Ms Behrens believes the haehnlein is a better solution than the current industry standard. “The politicians and scientists have been promising to use in-ovo detection in Germany for the last couple of years, but it still isn’t working,” she says. “Haehnlein has offered an alternative that allows the customers to decide against killing day-old chicks since 2012. Plus, we get high-quality meat, too.”

Brother hen sausage produced from rooster meat

To reduce the impact of a rearing process that takes four times as long as conventional poultry production, says Behrens, they employ a unique feeding programme to get the most out of the birds.
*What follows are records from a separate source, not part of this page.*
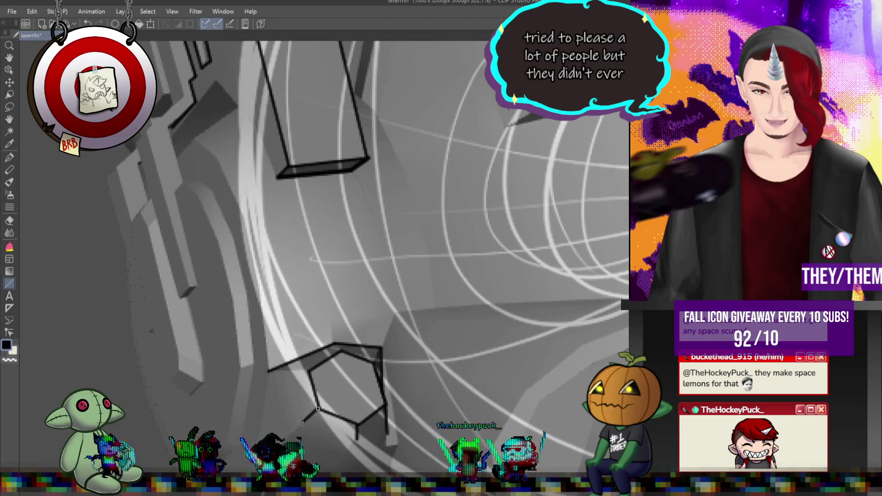
pyautogui.moveTo(289, 377); pyautogui.dragTo(303, 422)
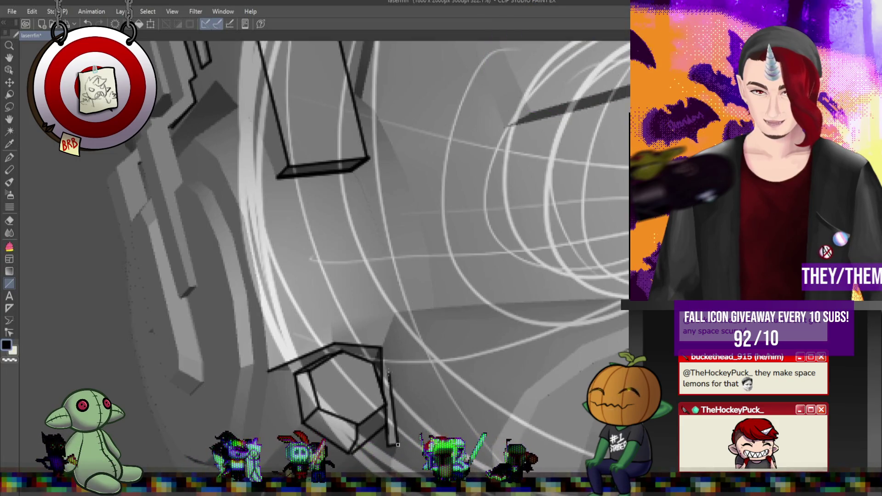
pyautogui.moveTo(393, 439); pyautogui.dragTo(384, 349)
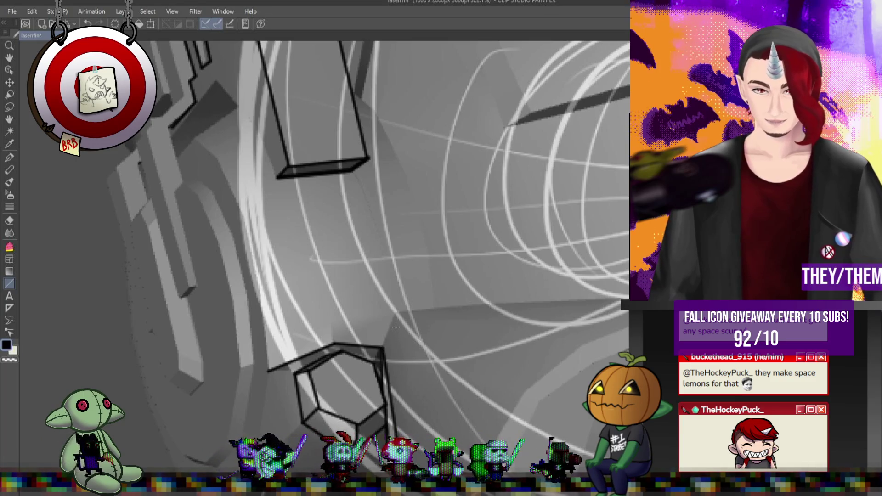
pyautogui.moveTo(396, 314); pyautogui.dragTo(376, 362)
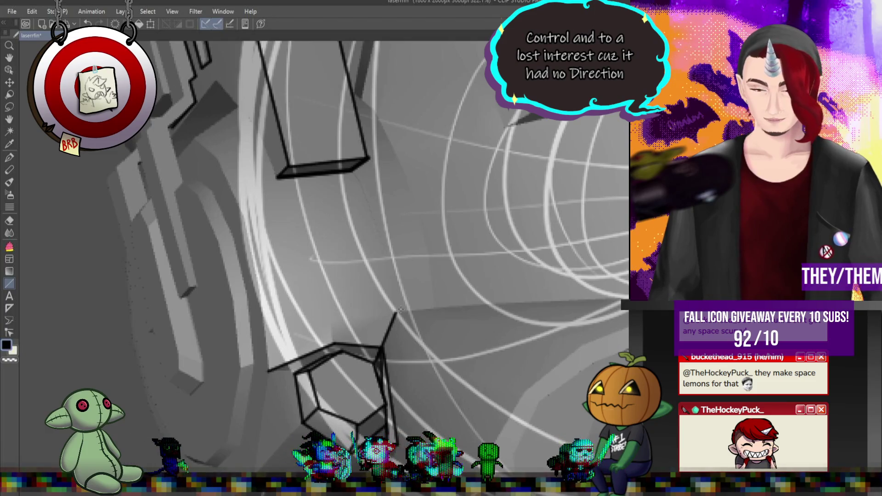
# Draw a short straight line up from the hexagonal bolt
pyautogui.scroll(-1, 401, 311)
pyautogui.scroll(-1, 427, 308)
pyautogui.scroll(-1, 457, 306)
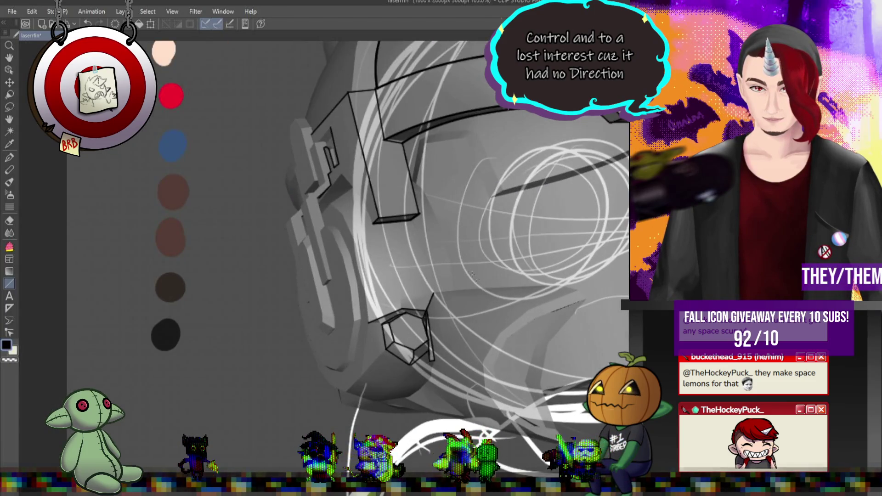
pyautogui.scroll(1, 349, 152)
“We use low-calorie feed for the roosters,” she says. “It contains, for example, sunflower, rapeseed and broad bean that humans don’t consume. And we feed alfalfa hay that is high protein.”

So far, the concept has caught on with German consumers. Not only are they demanding organic products, but they’re also willing to pay extra for increased animal-welfare standards.

“With our haehnlein concept, we see the support we get via social media,” says Annalina Behrens. “We are proud to have a loyal and growing fanbase all over Germany and a very good distribution network.”

While they’re not yet able to raise 100 percent of the “brother hens,” EZ Fürstenhof plan to reach this goal by next year. This will mean rearing over 300,000 roosters per year.

“After reaching 100 percent in EZ Fürstenhof,” says Behrens, “our vision is to rear every male day-old chick from our new hatchery, even for customers outside the EZ Fürstenhof [group].”